VANCOUVER -- Vancouver school trustees will be drafting a motion to review police in schools after elementary school teachers voted against inviting VPD or RCMP officers to school events.

The motion comes amidst North America-wide protests that have drawn attention to police brutality and racial profiling of Black and Indigenous people. The protests were initially sparked by the death of George Floyd at the hands of police in Minneapolis, but quickly spread to other countries.

On Tuesday, members of the Vancouver Elementary School Teachers Association passed a motion that called for “no VPD or RCMP officers be invited to school events and that members no longer plan or attend events where VPD or RCMP officers are invited, until both organizations take clear steps to address the disproportionate repression of Black, Indigenous and People of Colour.”

The chair of the Vancouver School Board, Janet Fraser, said three trustees are in the process of drafting a motion for the next board meeting on Monday that will look at the role of the Vancouver Police Department and RCMP in schools.

The motion will likely call for a suspension of the school liaison officer program during the review, Fraser said.

Yasin Kiraga said he’s heard of many examples where teachers call police to deal with students who are having social or behavioural problems in school. Kiraga, a co-founder of the African Descent Society BC, said it’s a heavy-handed approach.
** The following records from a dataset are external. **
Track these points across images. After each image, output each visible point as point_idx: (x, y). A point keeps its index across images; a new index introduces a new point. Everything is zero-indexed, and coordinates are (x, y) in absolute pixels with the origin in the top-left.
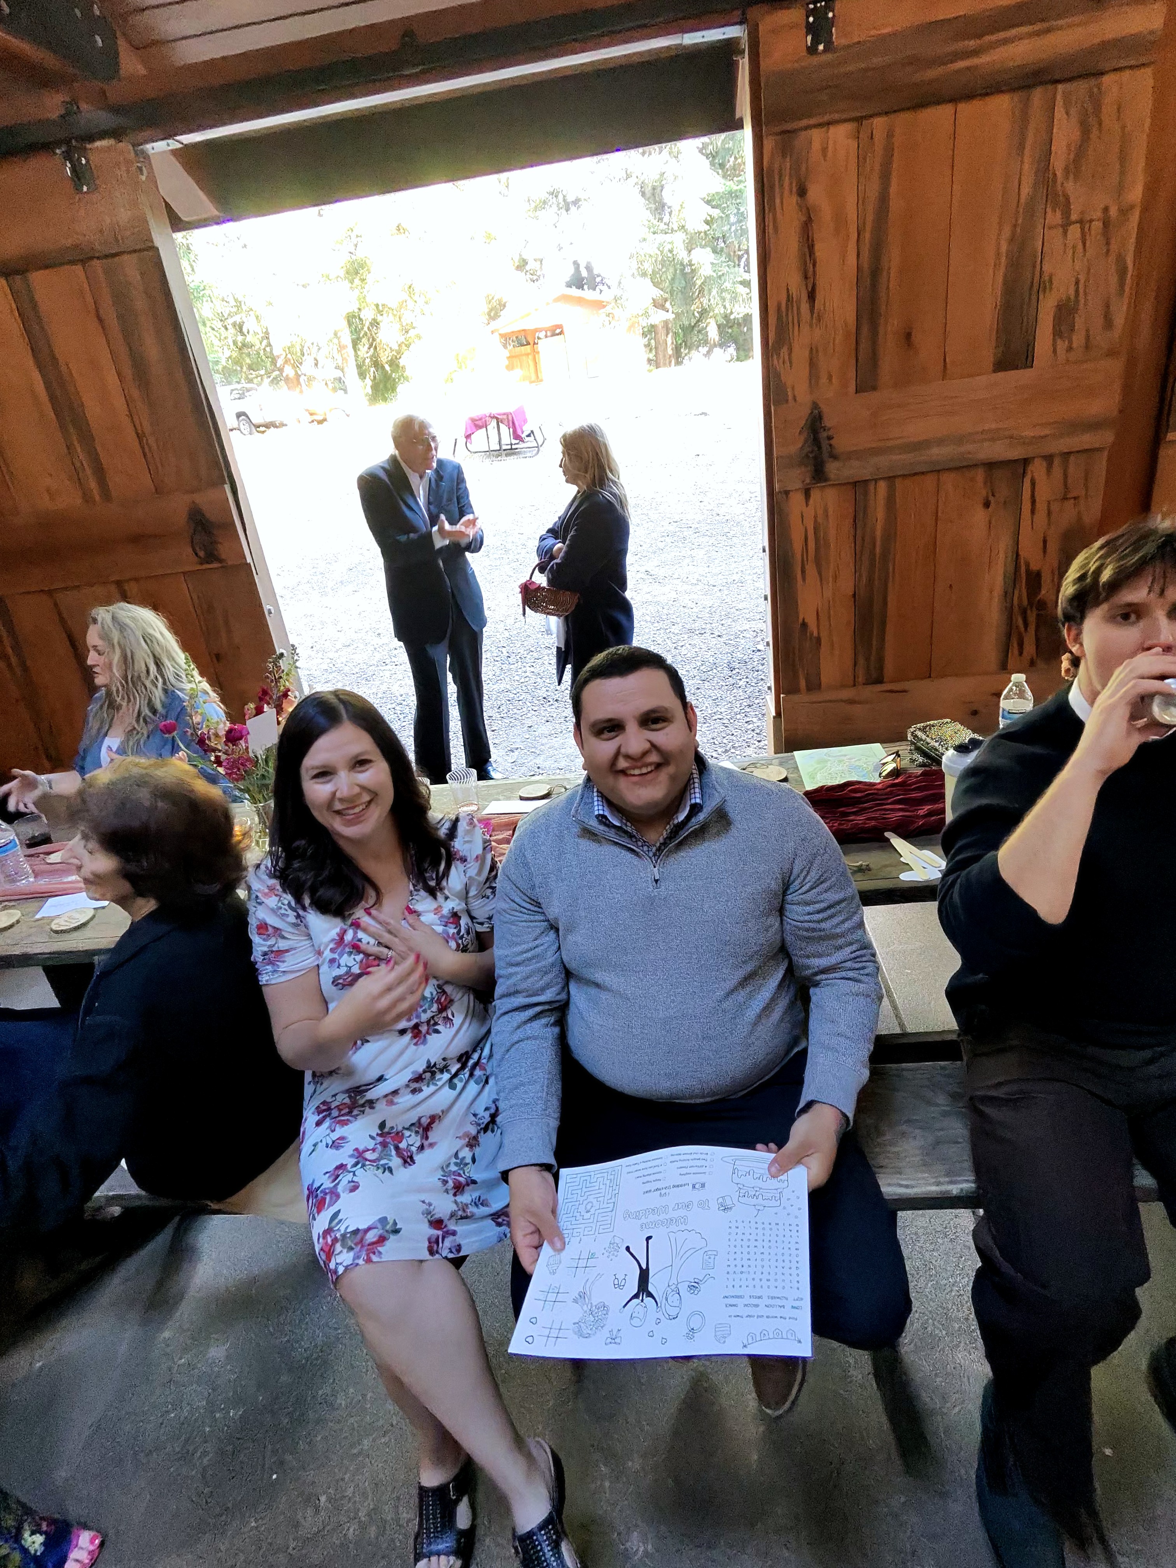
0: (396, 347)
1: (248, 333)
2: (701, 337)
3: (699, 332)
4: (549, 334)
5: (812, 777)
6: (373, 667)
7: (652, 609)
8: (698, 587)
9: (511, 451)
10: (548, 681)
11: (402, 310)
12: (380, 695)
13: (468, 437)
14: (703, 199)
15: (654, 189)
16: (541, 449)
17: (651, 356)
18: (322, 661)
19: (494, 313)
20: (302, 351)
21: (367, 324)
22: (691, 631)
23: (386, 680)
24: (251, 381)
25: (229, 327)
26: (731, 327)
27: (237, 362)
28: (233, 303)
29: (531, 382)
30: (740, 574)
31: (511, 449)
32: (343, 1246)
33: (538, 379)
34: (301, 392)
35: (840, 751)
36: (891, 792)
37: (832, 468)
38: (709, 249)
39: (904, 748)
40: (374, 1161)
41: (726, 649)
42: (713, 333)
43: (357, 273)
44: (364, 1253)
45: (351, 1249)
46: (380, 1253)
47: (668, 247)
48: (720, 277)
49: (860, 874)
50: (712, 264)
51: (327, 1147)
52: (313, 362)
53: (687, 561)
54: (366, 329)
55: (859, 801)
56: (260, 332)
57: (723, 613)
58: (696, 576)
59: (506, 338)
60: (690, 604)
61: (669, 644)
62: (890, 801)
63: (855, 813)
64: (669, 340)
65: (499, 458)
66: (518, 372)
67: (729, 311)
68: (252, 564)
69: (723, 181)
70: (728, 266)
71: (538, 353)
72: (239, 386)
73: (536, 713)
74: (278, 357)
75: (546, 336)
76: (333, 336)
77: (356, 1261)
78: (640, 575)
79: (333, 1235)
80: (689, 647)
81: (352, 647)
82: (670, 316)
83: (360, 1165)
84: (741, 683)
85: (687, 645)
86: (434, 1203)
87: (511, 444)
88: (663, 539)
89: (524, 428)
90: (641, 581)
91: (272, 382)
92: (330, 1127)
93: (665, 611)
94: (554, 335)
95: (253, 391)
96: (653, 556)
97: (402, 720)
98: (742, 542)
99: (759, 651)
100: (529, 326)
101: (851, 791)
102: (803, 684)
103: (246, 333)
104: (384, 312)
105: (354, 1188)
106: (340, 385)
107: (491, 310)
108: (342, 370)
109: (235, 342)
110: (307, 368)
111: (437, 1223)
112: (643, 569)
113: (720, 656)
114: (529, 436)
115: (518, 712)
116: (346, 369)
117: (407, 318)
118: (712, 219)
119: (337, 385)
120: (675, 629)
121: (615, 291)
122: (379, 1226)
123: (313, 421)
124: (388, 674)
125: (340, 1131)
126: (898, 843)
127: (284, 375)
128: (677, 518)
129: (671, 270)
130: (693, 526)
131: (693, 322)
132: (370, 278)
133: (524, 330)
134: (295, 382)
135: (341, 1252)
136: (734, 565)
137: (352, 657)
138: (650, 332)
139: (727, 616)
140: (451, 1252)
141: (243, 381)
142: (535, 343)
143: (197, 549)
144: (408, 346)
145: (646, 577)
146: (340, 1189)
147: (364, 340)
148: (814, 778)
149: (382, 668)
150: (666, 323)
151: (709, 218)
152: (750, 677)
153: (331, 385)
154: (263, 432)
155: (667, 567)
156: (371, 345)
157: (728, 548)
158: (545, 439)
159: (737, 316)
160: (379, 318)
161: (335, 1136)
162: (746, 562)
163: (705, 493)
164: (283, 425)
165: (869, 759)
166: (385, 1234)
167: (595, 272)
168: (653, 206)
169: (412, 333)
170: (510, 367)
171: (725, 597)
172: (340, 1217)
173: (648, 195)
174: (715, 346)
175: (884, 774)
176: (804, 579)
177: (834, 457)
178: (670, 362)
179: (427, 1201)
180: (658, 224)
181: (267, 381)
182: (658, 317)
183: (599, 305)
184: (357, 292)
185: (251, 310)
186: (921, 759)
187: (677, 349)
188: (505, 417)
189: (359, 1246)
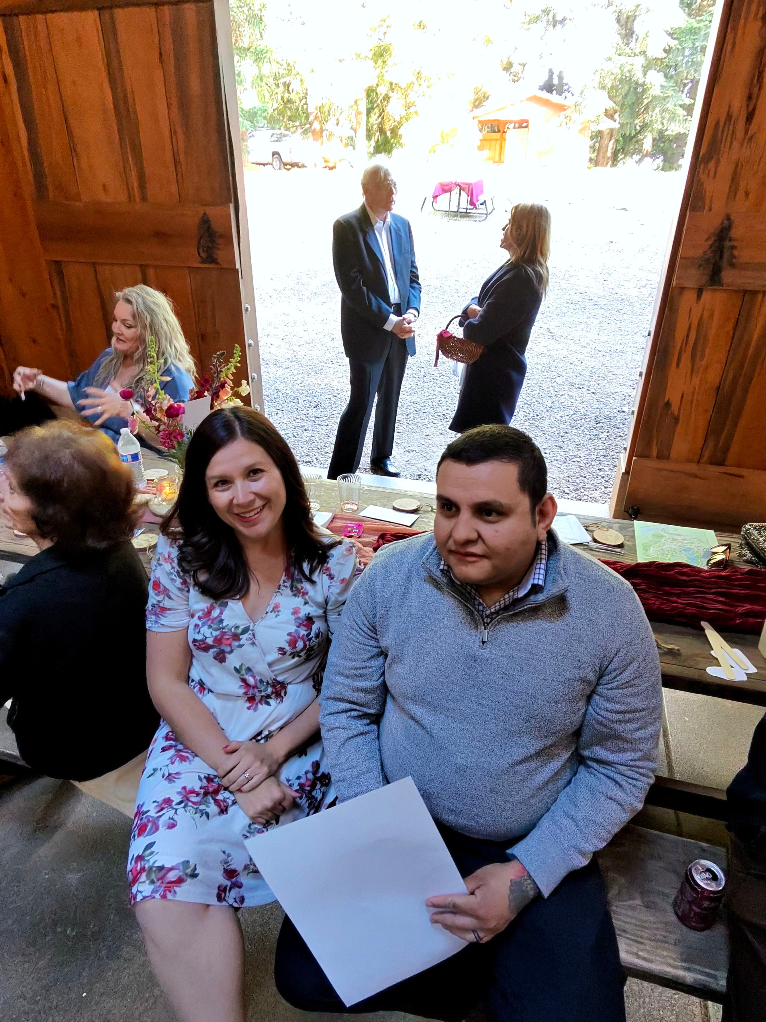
0: (398, 119)
1: (293, 91)
2: (637, 146)
3: (637, 142)
4: (517, 125)
5: (646, 548)
6: (323, 364)
7: (545, 360)
8: (586, 350)
9: (466, 215)
10: (450, 401)
11: (409, 91)
12: (322, 386)
13: (435, 197)
14: (666, 32)
15: (628, 18)
16: (489, 216)
17: (593, 156)
18: (287, 351)
19: (478, 103)
20: (329, 111)
21: (381, 98)
22: (572, 384)
23: (329, 375)
24: (288, 129)
25: (281, 85)
26: (664, 142)
27: (282, 113)
28: (285, 66)
29: (494, 162)
30: (623, 346)
31: (466, 212)
32: (148, 876)
33: (500, 161)
34: (322, 143)
35: (676, 530)
36: (715, 583)
37: (728, 276)
38: (662, 74)
39: (735, 541)
40: (194, 803)
41: (597, 405)
42: (648, 144)
43: (381, 55)
44: (162, 889)
45: (152, 882)
46: (175, 892)
47: (628, 67)
48: (664, 99)
49: (670, 657)
50: (661, 86)
51: (163, 777)
52: (336, 122)
53: (582, 326)
54: (379, 101)
55: (685, 584)
56: (301, 93)
57: (601, 375)
58: (587, 340)
59: (483, 124)
60: (576, 362)
61: (552, 391)
62: (712, 591)
63: (679, 596)
64: (611, 145)
65: (455, 218)
66: (486, 153)
67: (665, 128)
68: (240, 270)
69: (687, 18)
70: (674, 90)
71: (505, 140)
72: (278, 132)
73: (435, 425)
74: (312, 113)
75: (514, 128)
76: (353, 103)
77: (154, 894)
78: (542, 331)
79: (143, 863)
80: (567, 397)
81: (311, 345)
82: (616, 125)
83: (183, 805)
84: (602, 436)
85: (566, 395)
86: (233, 854)
87: (467, 209)
88: (567, 305)
89: (479, 198)
90: (541, 336)
91: (304, 132)
92: (171, 758)
93: (555, 364)
94: (520, 127)
95: (288, 138)
96: (556, 317)
97: (334, 409)
98: (631, 320)
99: (624, 412)
100: (502, 116)
101: (678, 573)
102: (655, 452)
103: (291, 91)
104: (395, 90)
105: (172, 826)
106: (351, 142)
107: (477, 100)
108: (355, 131)
109: (282, 98)
110: (330, 126)
111: (230, 873)
112: (545, 327)
113: (590, 409)
114: (482, 204)
115: (421, 421)
116: (358, 131)
117: (412, 97)
118: (670, 48)
119: (349, 142)
120: (559, 380)
121: (576, 98)
122: (181, 868)
123: (326, 167)
124: (332, 371)
125: (177, 767)
126: (712, 635)
127: (313, 128)
128: (583, 290)
129: (627, 87)
130: (594, 299)
131: (633, 133)
132: (390, 61)
133: (498, 120)
134: (318, 135)
135: (144, 882)
136: (620, 337)
137: (309, 352)
138: (597, 136)
139: (604, 378)
140: (236, 901)
141: (282, 128)
142: (504, 132)
143: (201, 251)
144: (407, 120)
145: (546, 333)
146: (161, 822)
147: (376, 110)
148: (647, 550)
149: (329, 366)
150: (612, 130)
151: (667, 48)
152: (611, 432)
153: (345, 142)
154: (289, 169)
155: (565, 328)
156: (380, 115)
157: (618, 322)
158: (494, 209)
159: (671, 133)
160: (391, 94)
161: (173, 769)
162: (630, 336)
163: (610, 274)
164: (303, 166)
165: (702, 544)
166: (185, 877)
167: (565, 81)
168: (623, 32)
169: (412, 109)
170: (480, 148)
171: (606, 362)
172: (153, 849)
173: (623, 21)
174: (646, 155)
175: (712, 562)
176: (678, 365)
177: (732, 265)
178: (607, 163)
179: (227, 852)
180: (624, 47)
181: (300, 131)
182: (607, 125)
183: (561, 108)
184: (378, 71)
185: (298, 74)
186: (749, 556)
187: (615, 154)
188: (467, 186)
189: (160, 881)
Often when Black students are having problems in school, it’s because of issues like bullying or feeling isolated or marginalized, Kiraga said.

When it comes to police coming into schools to do community outreach, Kiraga said that causes stress and anxiety for many Black students who are already traumatized.

“They have not heard good things about the Vancouver police from their parents, from social media,” Kiraga said. “Especially this time right now, with George Floyd and protests against police brutality everywhere.”

As well as reviewing the role of police in schools, Kiraga said it’s also important to introduce curriculum to teach Black history and culture in B.C. -- something that's currently not a part of the province's curriculum.